Si consiguiéramos contagiar y despertar similares inquietudes en muchos jóvenes profesionales, si intentáramos contagiar este interés histórico a los no especialistas , tal vez podríamos recuperar aquella forma de ser pensantes de nuestros mayores (que sabían una historia no escolarizada, que sospechaban de las versiones institucionales porque conocían o intuían la estrecha relación historia pasada- política presente) y comenzar a recuperar para la construcción social de lo cotidiano a quienes están siendo seres pensados (repetidores de opiniones) por los medios de comunicación masiva.
Para lograr esa comunidad de pensantes y no de pensados mucho tiene que hacer la educación sistemática, pero no será suficiente sin el acompañamiento de los medios de comunicación, de las familias, de las instituciones del Estado, de la comunidad que es la que educa en definitiva.
Para terminar, una anécdota: Después de Caseros (1859), cuando en Buenos Aires se debatía la posibilidad de hacerle un juicio a Rosas, el diputado Emilio Agrelo propuso que no hubiera posibilidades de revisión, dijo:
“No podemos dejar el juicio de Rosas a la historia ¿Qué dirán las generaciones venideras cuando sepan que el almirante Brown lo sirvió?¿Que el General San Martín le legó su espada?
¿Que grandes y poderosas naciones se inclinaron a su voluntad?
¡No, señores diputados! ; debemos condenar a Rosas y condenarlo en términos tales que nadie quiera mañana intentar su defensa”.
Agradezco entonces a los revisionistas que asumieron esa defensa, el relato de la Otra Historia, y a Leonardo Castagnino por continuar su difusión a través de su obra,
Graciela E. Sarabia
Monte Caseros, Corrientes, 30 de abril de 2010
(*) Graciela Elvira Sarabia
Nació el 13 de enero de 1961 en Curuzú Cuatiá (provincia de Corrientes).
Es montecasereña por adopción, ya que su familia se trasladó a nuestra ciudad en 1962.
Cursó sus estudios primarios en la escuela Nº 88 “Del Centenario” y sus estudios secundarios en el viejo y querido Colegio Nacional “Ramón J. Cárcano”.

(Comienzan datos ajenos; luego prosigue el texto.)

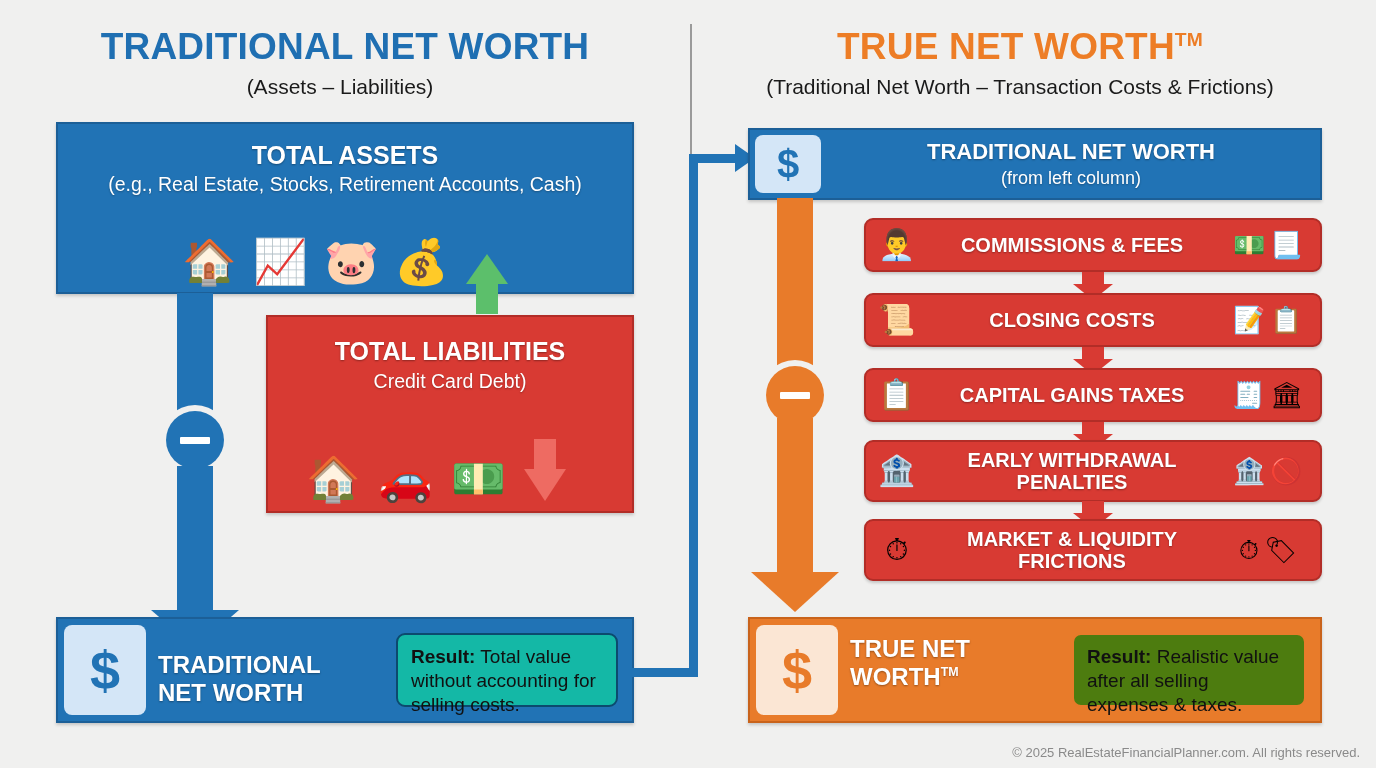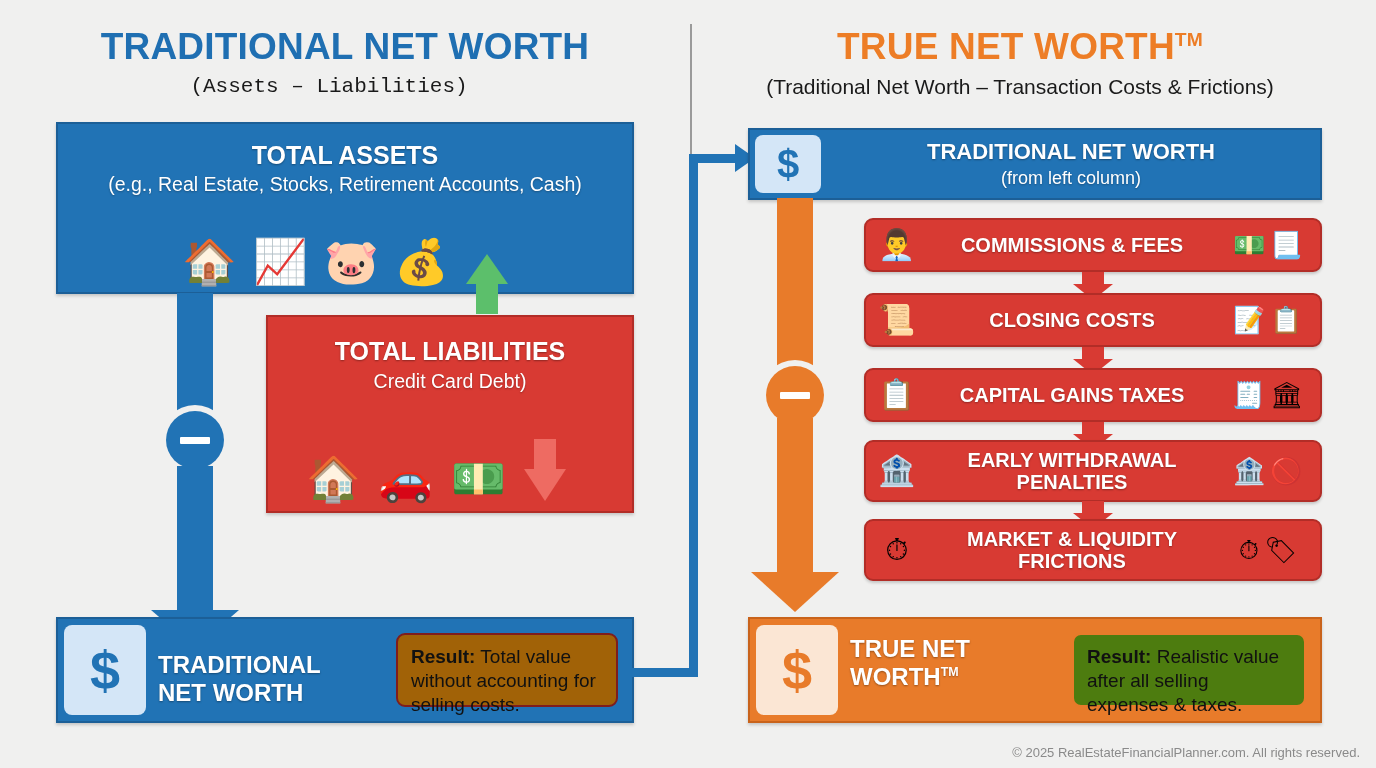--- a/index.html
+++ b/index.html
@@ -15,21 +15,21 @@
   
   .col-title{
     position:absolute;text-align:center;font-weight:bold;
     letter-spacing:.2px;
   }
   .t-left{left:40px;top:26px;width:610px;font-size:37px;color:#1F6FB2;}
   .t-right{left:700px;top:26px;width:640px;font-size:37px;color:#ED7D26;}
   .sub{
     position:absolute;text-align:center;font-size:21px;color:#1a1a1a;
   }
-  .s-left{left:24px;top:75px;width:610px;font-family:Liberation Mono, monospace;}
+  .s-left{left:35px;top:75px;width:610px;}
   .s-right{left:690px;top:75px;width:660px;}
   .tm{font-size:.52em;vertical-align:super;font-weight:bold;}
 
   
   .divider{
     position:absolute;left:690px;top:24px;width:2px;height:132px;
     background:#9a9a9a;
   }
 
   
@@ -90,21 +90,21 @@
     color:#ffffff;font-size:18px;font-weight:normal;
     text-shadow:0 1px 2px rgba(0,0,0,.3);
   }
 
   .result-card{
     position:absolute;border-radius:9px;box-sizing:border-box;
     padding:10px 13px;line-height:1.25;font-size:19px;color:#111;
   }
   .result-card b{font-weight:bold;}
   #trad-nw-left .result-card{left:338px;top:14px;right:14px;bottom:14px;
-    background:#a16207;border:2px solid #7f1d1d;}
+    background:#14b8a6;border:2px solid #0c4a6e;}
   #true-nw .result-card{left:322px;top:14px;right:14px;bottom:14px;
     background:#4d7c0f;border:2px solid #E87B2A;}
 
   
   .fr{
     position:absolute;left:864px;width:458px;height:54px;
     border-radius:9px;background:#D83A33;border:2px solid #b22d27;
     box-sizing:border-box;box-shadow:0 2px 3px rgba(0,0,0,.18);
     display:flex;align-items:center;
   }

Es Profesora Para la Enseñanza Primaria, egresada de la Escuela Normal “Ramón J. Cárcano”, Profesora en Historia egresada del Instituto Superior del Profesorado “Pbro. Ramón Alfredo Meyer”, Operadora en Psicología Social egresada del Instituto Superior “San José” de la ciudad de Corrientes.
Actualmente cursa el último año de la Licenciatura en Historia en la Universidad Nacional del Nordeste.
Desde 1998 y hasta 2002 fue redactora - colaboradora de la revista local “Antorchas”.
Su trabajo de investigación bibliográfica “EL SINDICALISMO ARGENTINO. Historia del movimiento obrero argentino desde sus orígenes hasta su acceso al poder” fue publicado en trece números de la revista Octubre, mensuario del Partido Justicialista, desde noviembre de 1999 hasta febrero de 2002.
Se desempeñó como maestra de grado en la Escuela Parroquial “Pbro. Juan Perelló” durante quince años. Allí proyectó y coordinó el trabajo de investigación realizado junto a sus alumnos de 7º grado de la promoción de 1997 “JUAN PERELLÓ FERRER. Un ejemplo de vida” publicado en agosto de 1998.
Desde 1999 ejerce como profesora en el Colegio de Educación Secundaria de Labougle y desde 2001 en el Colegio Secundario de Colonia Libertad.
Fue dos veces electa Concejal de nuestra ciudad. Directora de Cultura durante un breve período intermedio.
Es miembro de la Junta de Estudios Históricos Monte Caseros.